YOUR OBJECTIVE = Extract verbatim everything below from the line containing "genus: Bucephala" down to the line containing "family: Bombycillidae", with both end lines included.

GIVEN RECORDS =
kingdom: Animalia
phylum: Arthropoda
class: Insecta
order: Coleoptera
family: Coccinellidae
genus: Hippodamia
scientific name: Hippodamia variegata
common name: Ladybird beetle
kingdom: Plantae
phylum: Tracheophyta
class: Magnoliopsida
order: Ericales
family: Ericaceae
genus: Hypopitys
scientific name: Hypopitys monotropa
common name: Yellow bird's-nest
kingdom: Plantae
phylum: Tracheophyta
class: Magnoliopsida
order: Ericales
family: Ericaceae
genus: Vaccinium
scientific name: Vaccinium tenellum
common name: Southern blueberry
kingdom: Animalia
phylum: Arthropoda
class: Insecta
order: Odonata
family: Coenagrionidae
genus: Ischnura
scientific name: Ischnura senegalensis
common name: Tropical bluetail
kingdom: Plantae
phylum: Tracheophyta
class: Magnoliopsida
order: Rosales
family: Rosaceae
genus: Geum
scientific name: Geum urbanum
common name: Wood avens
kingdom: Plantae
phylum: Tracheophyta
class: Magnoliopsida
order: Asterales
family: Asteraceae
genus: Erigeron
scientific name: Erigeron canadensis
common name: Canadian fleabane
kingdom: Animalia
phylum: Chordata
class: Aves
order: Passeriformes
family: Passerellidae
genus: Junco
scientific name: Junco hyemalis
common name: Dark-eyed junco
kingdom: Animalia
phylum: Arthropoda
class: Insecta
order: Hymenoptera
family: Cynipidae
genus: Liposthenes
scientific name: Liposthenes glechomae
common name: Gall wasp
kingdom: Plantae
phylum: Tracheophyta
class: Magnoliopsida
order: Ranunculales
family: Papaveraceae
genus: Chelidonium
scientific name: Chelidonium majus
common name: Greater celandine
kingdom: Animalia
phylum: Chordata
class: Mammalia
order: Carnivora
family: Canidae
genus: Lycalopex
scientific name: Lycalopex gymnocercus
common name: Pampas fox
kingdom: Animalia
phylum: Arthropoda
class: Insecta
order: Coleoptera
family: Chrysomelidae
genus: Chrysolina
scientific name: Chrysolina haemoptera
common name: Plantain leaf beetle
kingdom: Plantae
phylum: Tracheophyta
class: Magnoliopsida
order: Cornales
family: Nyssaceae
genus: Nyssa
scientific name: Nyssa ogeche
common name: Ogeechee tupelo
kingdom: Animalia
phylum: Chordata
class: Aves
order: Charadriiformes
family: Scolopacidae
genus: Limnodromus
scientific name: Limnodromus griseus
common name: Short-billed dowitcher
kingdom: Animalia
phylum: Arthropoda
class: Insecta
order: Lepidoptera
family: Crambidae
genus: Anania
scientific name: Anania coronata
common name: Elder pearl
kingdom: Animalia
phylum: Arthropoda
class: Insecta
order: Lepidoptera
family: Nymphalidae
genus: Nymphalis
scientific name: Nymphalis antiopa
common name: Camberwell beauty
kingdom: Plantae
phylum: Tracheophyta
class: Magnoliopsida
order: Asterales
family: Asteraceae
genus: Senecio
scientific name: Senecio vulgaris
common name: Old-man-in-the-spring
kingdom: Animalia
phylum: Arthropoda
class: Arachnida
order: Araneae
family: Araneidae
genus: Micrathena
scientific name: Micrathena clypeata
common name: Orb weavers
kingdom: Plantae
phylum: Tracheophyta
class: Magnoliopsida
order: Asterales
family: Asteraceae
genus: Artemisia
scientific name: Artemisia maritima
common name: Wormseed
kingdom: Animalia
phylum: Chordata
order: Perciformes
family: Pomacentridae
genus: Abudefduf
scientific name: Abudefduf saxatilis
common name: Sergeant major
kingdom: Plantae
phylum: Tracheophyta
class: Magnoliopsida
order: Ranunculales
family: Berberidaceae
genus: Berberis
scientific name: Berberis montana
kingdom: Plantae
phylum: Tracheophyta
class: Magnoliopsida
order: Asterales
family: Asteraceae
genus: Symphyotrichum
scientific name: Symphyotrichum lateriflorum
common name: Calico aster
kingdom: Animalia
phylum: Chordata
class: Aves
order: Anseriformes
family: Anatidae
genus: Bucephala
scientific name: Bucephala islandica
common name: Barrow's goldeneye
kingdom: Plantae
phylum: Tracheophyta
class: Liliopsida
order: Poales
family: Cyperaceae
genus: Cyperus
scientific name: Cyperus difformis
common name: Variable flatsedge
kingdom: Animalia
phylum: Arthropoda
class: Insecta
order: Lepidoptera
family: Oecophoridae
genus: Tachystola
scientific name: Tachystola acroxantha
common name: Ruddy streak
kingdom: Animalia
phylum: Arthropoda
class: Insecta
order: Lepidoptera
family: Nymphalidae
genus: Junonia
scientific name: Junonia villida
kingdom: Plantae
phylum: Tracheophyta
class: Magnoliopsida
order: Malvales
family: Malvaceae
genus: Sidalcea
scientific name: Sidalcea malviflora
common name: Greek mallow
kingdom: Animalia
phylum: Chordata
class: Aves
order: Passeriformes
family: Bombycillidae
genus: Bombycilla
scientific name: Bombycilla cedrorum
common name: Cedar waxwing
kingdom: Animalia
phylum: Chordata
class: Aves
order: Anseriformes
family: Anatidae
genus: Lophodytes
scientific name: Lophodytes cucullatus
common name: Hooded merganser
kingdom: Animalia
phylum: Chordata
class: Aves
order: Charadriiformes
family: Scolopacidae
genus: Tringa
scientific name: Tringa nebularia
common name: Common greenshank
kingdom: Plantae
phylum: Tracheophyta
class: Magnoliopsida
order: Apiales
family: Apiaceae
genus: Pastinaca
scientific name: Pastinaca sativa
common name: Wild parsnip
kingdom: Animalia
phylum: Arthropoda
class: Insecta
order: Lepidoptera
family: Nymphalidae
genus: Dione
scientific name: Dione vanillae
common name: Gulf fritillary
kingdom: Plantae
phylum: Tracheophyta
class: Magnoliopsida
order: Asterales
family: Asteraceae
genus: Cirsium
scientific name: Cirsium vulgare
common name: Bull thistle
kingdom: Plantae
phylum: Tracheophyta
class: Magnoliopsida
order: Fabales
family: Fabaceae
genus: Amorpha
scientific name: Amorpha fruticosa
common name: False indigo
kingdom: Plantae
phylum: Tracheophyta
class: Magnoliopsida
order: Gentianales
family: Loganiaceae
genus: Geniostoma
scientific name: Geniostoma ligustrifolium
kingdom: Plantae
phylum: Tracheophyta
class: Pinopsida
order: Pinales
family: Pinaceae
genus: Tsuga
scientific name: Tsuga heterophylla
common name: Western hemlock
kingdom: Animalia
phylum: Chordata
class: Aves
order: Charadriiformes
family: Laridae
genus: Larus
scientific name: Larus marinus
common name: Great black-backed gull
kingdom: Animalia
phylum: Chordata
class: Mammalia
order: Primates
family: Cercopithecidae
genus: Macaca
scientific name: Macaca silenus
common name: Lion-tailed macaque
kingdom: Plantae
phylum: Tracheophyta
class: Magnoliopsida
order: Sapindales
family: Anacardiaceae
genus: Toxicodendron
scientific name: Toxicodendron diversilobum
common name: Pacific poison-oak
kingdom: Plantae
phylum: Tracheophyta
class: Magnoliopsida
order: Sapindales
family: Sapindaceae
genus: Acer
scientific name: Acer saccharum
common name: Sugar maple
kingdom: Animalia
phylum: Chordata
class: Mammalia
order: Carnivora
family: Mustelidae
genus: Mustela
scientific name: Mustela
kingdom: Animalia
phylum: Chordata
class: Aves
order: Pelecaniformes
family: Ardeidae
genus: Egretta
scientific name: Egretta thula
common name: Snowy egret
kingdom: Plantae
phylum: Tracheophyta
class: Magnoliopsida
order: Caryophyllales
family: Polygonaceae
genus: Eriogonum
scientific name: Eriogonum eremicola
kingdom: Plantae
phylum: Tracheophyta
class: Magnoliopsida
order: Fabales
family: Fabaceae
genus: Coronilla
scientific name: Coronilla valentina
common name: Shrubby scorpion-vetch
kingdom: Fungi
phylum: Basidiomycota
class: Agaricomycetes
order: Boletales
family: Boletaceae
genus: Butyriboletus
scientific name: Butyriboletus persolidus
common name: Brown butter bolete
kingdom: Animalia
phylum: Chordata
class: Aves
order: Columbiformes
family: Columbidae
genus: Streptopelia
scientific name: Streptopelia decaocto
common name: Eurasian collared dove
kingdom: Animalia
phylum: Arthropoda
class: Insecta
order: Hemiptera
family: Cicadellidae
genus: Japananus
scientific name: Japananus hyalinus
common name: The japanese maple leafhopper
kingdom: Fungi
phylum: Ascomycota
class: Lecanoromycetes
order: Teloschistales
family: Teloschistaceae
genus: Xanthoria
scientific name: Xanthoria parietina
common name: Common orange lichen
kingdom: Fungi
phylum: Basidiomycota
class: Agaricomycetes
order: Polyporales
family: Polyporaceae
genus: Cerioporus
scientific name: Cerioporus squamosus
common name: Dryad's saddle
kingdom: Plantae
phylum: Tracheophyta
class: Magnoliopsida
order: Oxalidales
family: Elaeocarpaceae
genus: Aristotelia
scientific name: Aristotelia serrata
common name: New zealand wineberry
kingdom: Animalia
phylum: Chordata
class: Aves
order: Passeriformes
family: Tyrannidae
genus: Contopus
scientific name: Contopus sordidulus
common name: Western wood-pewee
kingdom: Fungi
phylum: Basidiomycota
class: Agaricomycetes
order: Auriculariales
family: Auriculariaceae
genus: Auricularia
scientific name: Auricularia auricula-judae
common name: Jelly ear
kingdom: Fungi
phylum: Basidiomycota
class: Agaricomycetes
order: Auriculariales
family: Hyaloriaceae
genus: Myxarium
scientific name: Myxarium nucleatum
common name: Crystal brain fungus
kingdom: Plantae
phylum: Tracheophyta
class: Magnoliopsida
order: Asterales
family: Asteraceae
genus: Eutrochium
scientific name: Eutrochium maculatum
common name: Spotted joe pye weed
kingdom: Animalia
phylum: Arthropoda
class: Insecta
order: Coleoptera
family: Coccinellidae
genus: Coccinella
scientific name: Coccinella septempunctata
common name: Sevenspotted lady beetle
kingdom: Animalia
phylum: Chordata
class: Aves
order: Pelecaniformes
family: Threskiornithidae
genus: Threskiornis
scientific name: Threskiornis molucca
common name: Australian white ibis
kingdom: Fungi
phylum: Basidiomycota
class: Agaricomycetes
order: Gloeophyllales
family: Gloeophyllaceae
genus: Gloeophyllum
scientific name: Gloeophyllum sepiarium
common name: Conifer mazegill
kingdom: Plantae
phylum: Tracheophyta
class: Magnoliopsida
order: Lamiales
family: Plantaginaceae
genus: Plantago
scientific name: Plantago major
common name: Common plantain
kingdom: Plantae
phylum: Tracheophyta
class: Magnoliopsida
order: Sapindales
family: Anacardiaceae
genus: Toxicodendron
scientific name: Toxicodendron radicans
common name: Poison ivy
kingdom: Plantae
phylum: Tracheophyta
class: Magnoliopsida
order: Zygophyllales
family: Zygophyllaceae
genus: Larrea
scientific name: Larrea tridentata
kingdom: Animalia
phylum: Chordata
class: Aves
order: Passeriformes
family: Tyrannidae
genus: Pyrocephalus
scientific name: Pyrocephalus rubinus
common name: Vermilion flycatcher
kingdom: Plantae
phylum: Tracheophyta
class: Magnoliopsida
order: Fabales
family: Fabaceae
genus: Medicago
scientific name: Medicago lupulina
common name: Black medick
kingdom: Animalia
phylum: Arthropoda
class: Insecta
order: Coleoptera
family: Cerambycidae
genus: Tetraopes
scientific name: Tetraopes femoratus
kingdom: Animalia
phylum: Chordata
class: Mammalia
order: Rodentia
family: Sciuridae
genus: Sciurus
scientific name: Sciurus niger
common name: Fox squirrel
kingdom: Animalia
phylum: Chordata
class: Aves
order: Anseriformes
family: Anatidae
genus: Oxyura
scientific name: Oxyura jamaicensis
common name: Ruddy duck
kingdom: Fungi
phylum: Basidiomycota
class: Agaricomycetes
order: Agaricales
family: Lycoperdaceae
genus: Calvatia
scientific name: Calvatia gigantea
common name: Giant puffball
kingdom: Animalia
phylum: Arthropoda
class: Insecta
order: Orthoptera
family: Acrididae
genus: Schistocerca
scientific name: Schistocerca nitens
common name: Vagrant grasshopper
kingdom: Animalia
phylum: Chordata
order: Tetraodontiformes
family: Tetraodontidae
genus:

SOLUTION =
genus: Bucephala
scientific name: Bucephala islandica
common name: Barrow's goldeneye
kingdom: Plantae
phylum: Tracheophyta
class: Liliopsida
order: Poales
family: Cyperaceae
genus: Cyperus
scientific name: Cyperus difformis
common name: Variable flatsedge
kingdom: Animalia
phylum: Arthropoda
class: Insecta
order: Lepidoptera
family: Oecophoridae
genus: Tachystola
scientific name: Tachystola acroxantha
common name: Ruddy streak
kingdom: Animalia
phylum: Arthropoda
class: Insecta
order: Lepidoptera
family: Nymphalidae
genus: Junonia
scientific name: Junonia villida
kingdom: Plantae
phylum: Tracheophyta
class: Magnoliopsida
order: Malvales
family: Malvaceae
genus: Sidalcea
scientific name: Sidalcea malviflora
common name: Greek mallow
kingdom: Animalia
phylum: Chordata
class: Aves
order: Passeriformes
family: Bombycillidae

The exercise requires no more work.